[[ SUPPLIED INFORMATION, beginning ]]

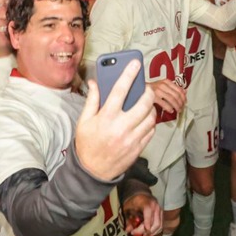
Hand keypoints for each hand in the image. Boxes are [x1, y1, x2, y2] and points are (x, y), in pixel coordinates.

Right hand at [76, 61, 156, 180]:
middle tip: (146, 88)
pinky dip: (150, 123)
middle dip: (148, 91)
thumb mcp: (84, 121)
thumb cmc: (87, 144)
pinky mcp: (138, 148)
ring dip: (150, 108)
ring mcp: (132, 138)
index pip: (120, 90)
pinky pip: (151, 131)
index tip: (135, 63)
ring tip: (145, 105)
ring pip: (151, 117)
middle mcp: (121, 127)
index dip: (129, 74)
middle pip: (143, 102)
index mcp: (106, 117)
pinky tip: (143, 120)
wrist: (92, 172)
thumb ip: (92, 100)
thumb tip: (95, 82)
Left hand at [122, 193, 161, 235]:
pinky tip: (149, 233)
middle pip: (155, 222)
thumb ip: (128, 220)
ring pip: (159, 225)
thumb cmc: (134, 202)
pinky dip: (155, 230)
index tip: (143, 232)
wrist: (141, 194)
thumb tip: (127, 230)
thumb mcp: (127, 209)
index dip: (147, 223)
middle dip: (147, 231)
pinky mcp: (161, 214)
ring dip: (152, 232)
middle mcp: (155, 207)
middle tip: (139, 234)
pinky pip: (161, 225)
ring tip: (144, 235)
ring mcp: (160, 210)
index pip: (149, 214)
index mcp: (147, 203)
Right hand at [149, 79, 186, 113]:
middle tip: (182, 108)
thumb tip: (185, 91)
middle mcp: (162, 85)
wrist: (138, 90)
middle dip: (181, 103)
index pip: (179, 89)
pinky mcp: (153, 97)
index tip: (185, 102)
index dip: (184, 97)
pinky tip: (170, 111)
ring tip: (178, 110)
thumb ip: (174, 89)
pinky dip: (169, 108)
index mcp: (166, 82)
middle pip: (176, 95)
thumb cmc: (151, 90)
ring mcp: (157, 90)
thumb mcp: (163, 86)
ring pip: (172, 99)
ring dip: (177, 106)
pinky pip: (164, 103)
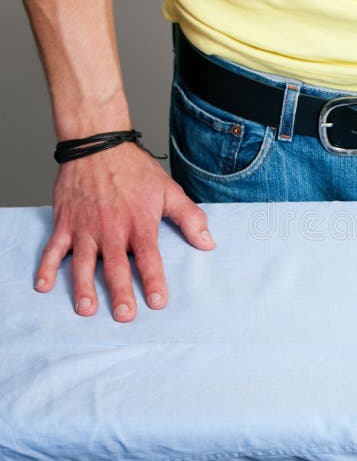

[[ SUPPLIED INFORMATION, end ]]

_GOAL OF THE EXERCISE_: Each entry is to be returned precisely as it appears, but the pictures are to be dropped.

_WRITTEN SOLUTION_:
Hand keypoints for each hand in the image. Boxes are [x1, y1, x2, y2] and points are (x, y), in pixel coordinates.

Right hand at [76, 61, 156, 180]:
middle tip: (146, 88)
pinky dip: (150, 123)
middle dip: (148, 91)
thumb mcp: (84, 121)
thumb cmc: (87, 144)
pinky mcp: (138, 148)
ring dip: (150, 108)
ring mcp: (132, 138)
index pip: (120, 90)
pinky pip: (151, 131)
index tip: (135, 63)
ring tip: (145, 105)
ring pip: (151, 117)
middle mcp: (121, 127)
index dip: (129, 74)
middle pip: (143, 102)
index mcp: (106, 117)
pinky tip: (143, 120)
wrist: (92, 172)
thumb ip: (92, 100)
thumb tip: (95, 82)
Left hand at [122, 193, 161, 235]:
pinky tip: (149, 233)
middle pip: (155, 222)
thumb ip: (128, 220)
ring pip: (159, 225)
thumb cmc: (134, 202)
pinky dip: (155, 230)
index tip: (143, 232)
wrist: (141, 194)
thumb tip: (127, 230)
thumb mcp: (127, 209)
index dip: (147, 223)
middle dip: (147, 231)
pinky mcp: (161, 214)
ring dip: (152, 232)
middle mcp: (155, 207)
middle tip: (139, 234)
pinky pip: (161, 225)
ring tip: (144, 235)
ring mcp: (160, 210)
index pip: (149, 214)
index mcp: (147, 203)
Right hand at [149, 79, 186, 113]:
middle tip: (182, 108)
thumb tip: (185, 91)
middle mcp: (162, 85)
wrist: (138, 90)
middle dip: (181, 103)
index pip: (179, 89)
pinky mcp: (153, 97)
index tip: (185, 102)
index dip: (184, 97)
pinky tip: (170, 111)
ring tip: (178, 110)
thumb ip: (174, 89)
pinky dip: (169, 108)
index mcp: (166, 82)
middle pip: (176, 95)
thumb cmc: (151, 90)
ring mcp: (157, 90)
thumb mcp: (163, 86)
ring pip: (172, 99)
ring dip: (177, 106)
pinky pip: (164, 103)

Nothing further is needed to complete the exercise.